Texte de la page:
-*-

Comment MONUMENT 0.1 s’inscrit-il dans le prolongement de MONUMENT 0 ? Ce dernier implique-t-il aussi une célébration ?
Tout comme MONUMENT 0, MONUMENT 0.1 est également basé sur des fragments, non pas de danses guerrières, mais de mémoire. Il s’agit d’une fiction documentaire que j’ai élaborée en collaboration avec Christophe Wavelet, Gus Solomons Jr. et Valda Setterfield. Elle aborde l’histoire de la danse moderne américaine du point de vue de ceux qui ont participé à son devenir, mais qui n’ont jamais été canonisés. Dans le spectacle, Valda et Gus utilisent leur mémoire comme un espace de subjectivité à travers lequel ils articulent une histoire vécue, loin des cadres et des intérêts académiques.
MONUMENT 0.1 traite de la relation entre l’art et la vie, et de la relation entre le vieillissement et la danse. L’absence sur la scène de corps vieillissants est une autre question qui est refoulée et rarement abordée : que fait l’art chorégraphique avec des performeurs ayant dépassé l’âge de 50 ans ? Que faisons-nous des corps vieillissants et de leurs subjectivités ? Pouvons-nous apprécier et inclure cette poétique dans nos pratiques ? Pouvons-nous les voir comme des êtres affirmatifs, puissants et riches de sens ?
Il y a quelque chose de précieux à rencontrer l’instabilité de la mémoire, de la performance, du corps humain et de la vie avec, à côté, des expressions de désirs bien vivants. Ce travail pourrait être considéré comme un cadeau, car il est tellement rare de voir des performeurs âgés sur scène.
Qu’en est-il du terme « monument » dans le titre de la série ?
Le titre générique de monument est une mystification, une provocation. En général, les monuments répondent au besoin de commémoration, d’histoire nationale et officielle. Les travaux de cette série demeureront toujours en dessous du numéro un et n’obtiendront jamais le statut d’un monument. Ils fonctionnent comme des anti-monuments. Au lieu de commémorer le passé, ils proposent d’analyser les actions de la mémoire et de l’archivage en reliant le passé, le présent et le futur.
Votre mode de travail consiste souvent à rencontrer quelqu’un d’autre : un autre artiste, un autre partenaire. Comment travaillez-vous ensemble ? Et comment s’est passée votre collaboration avec Christophe Wavelet pour MONUMENT 0.1 ?
Il est vrai que je travaille sur base de rencontres et de collaborations : dramaturges, musiciens, performeurs, théoriciens. J’aime tisser des liens, penser, faire et rêver avec d’autres, avec des amis. Non seulement pour créer des œuvres, mais aussi pour réfléchir à l’intimité. Ces collaborations ne se limitent pas toujours à la scène artistique : il y a quelques années, j’ai rencontré plusieurs Eszter Salamon, mes homonymes, avec lesquelles j’ai collaboré dans le cadre de deux de mes projets. J’ai beaucoup apprécié la dynamique de cette aventure arbitraire, qui a déstabilisé et ouvert ma propre pratique.

-*-

Lot d'items:

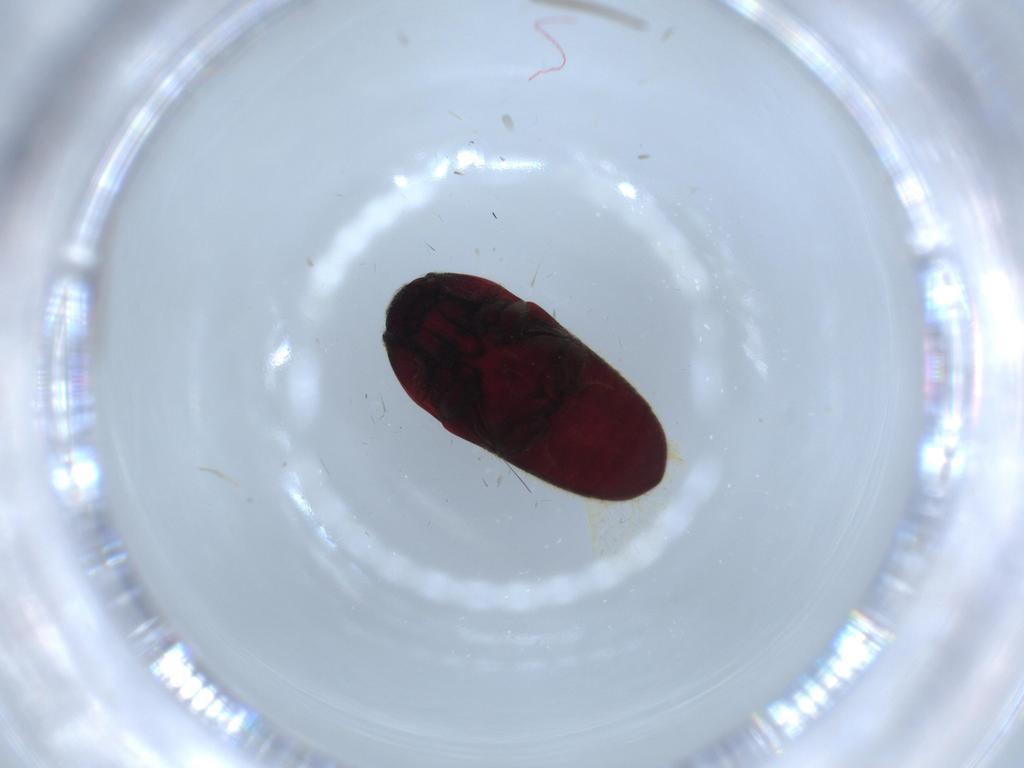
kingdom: Animalia
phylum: Arthropoda
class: Insecta
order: Coleoptera
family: Throscidae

-*-

Consigne: Dans le texte sur MONUMENT 0.1, avec qui la fiction documentaire a-t-elle été élaborée ?

Réponse: Avec Christophe Wavelet, Gus Solomons Jr. et Valda Setterfield.